Full disclosure: Lisa Lampanelli and I studied at the same acting studio here in New York City, but all that means is she made superior choices in her training. Using that training to shine as an artist takes personal motivation, willingness to fail big and grace. Grace?
Are we talking about the same Queen of Mean? Put down your donuts, People, Lampanelli has hit her stride. The Insult Comic is no longer a one-note performer and I think there is way more good stuff to come.
If you are looking for a stand-up comedy show or a one-woman show confessing personal faults and recovery strategies, you'll be surprised to find that Lampanelli is bigger than that - well, physically she is smaller than she used to be - but the stories she presents here go beyond a single narcissistic narrative and demonstrate a comprehensive understanding of Western food, body image and feminine shame culture.

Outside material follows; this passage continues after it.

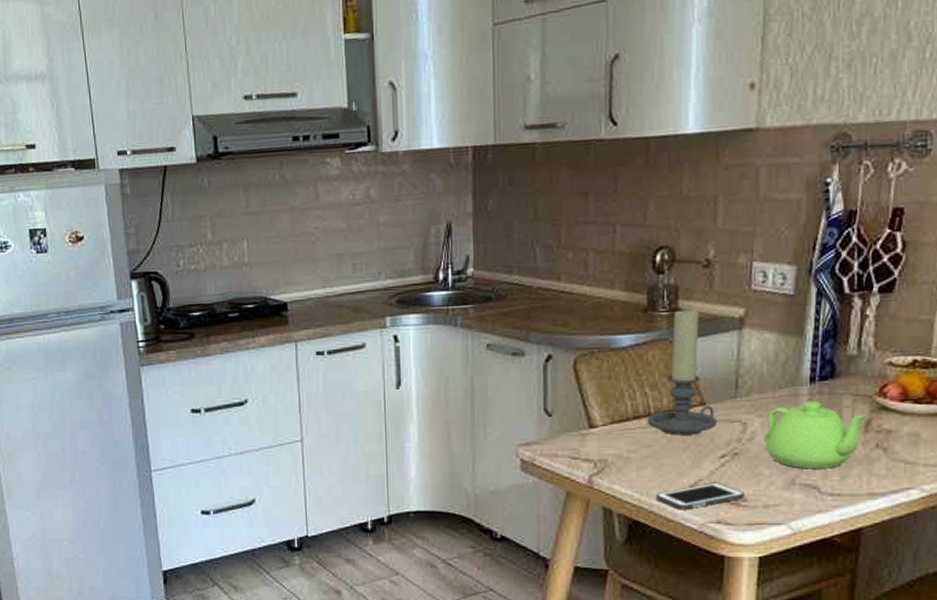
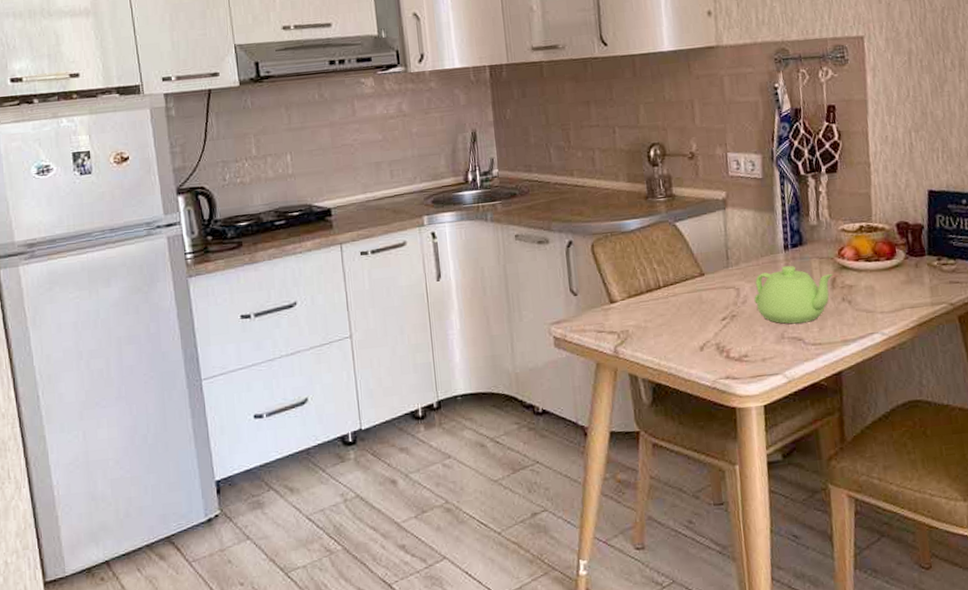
candle holder: present [647,309,717,435] -> none [658,195,715,304]
cell phone: present [657,482,746,510] -> none [673,342,746,370]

After busting out of a pad locked refrigerator to start the show, the entertainment and intrigue get turned up as Lampanelli has written three other women onto the stage with her.
Marty (Lauren Ann Brickman) is sexy, smiling and totally confident in her plus-sized body. Rather than being in denial, she is at peace with who she is and how she looks. She tells of what it took to be at a similar peace with how others see her. Lampanelli's writing is genuine and there is - erm - weight to it as well as acknowledgment of the absurdity of our expectations around the feminine aesthetic.
Brickman's performance is honest and brings a sense of intimacy to the show. She's also the character of Lampanelli's ex-boyfriend, Frank, when we flash back to when the Queen of Mean fell in love with a 400-pound hunk of sweet Italian man. Brickman is transformed in brief moments as the endearing Frank and it's brilliant.
Katey (Marsha Stephanie Blake) is the skinny bitch we think has no problems. I remember ignoring this girl while growing up, but Blake gets us hooked with her story of stereotyping and being disappeared by others like me in a room. She grew up at odds with her voluptuous mother just for her metabolism and this left her lonely and seeking attention from damaging people. Blake's eyes reach to the very back of the theater asking all of us to see her.
Britney (Eden Malyn) is the jewel of this show. She is the character who binges, purges and starves. Malyn brings all the horrors of struggling with how to be a perfect woman right to our laps. Malyn's performance slowly unravels an ugly secret that is very familiar to many of us - the bottom of that pit into which fell our self-esteem.
We feel that nausea that comes sometimes first thing in the morning when we review our life regrets. Why did I spend precious time doing that to myself? She is the survivor.
And we are cracking up the whole time! Director, Jackson Gay, gives us smooth set changes, hilarious dance sequences and hysterical beats following some cathartic tears. The descriptions of food orgies from these women will have you smelling movie popcorn laced with butter and M&M's and snorting at the shame this has made you feel in your life.
Lampanelli guides what is revealed on the stage with truly innovative writing that does not preach, does not over-sell the sentimentality and will leave you feeling like you came to a slumber party and left having made some really good friends.
Oh! And Lampanelli does tell us how she lost all that weight, how she's kept it off for four years and how she feels about all that, but this is not a motivational seminar. Being a woman in this place and in these times is a seriously messy business that doesn't fit in a Lululemon gift box. We're witnessing just the beginning of Lampanelli's art of performance which will take us a good long way outside the confines of a skinny little box. The Queen of Mean takes a different tactic - truly allowing others to shine on the stage with her, which makes Lampanelli the brightest star of them all. I sure am ready for more of this ride.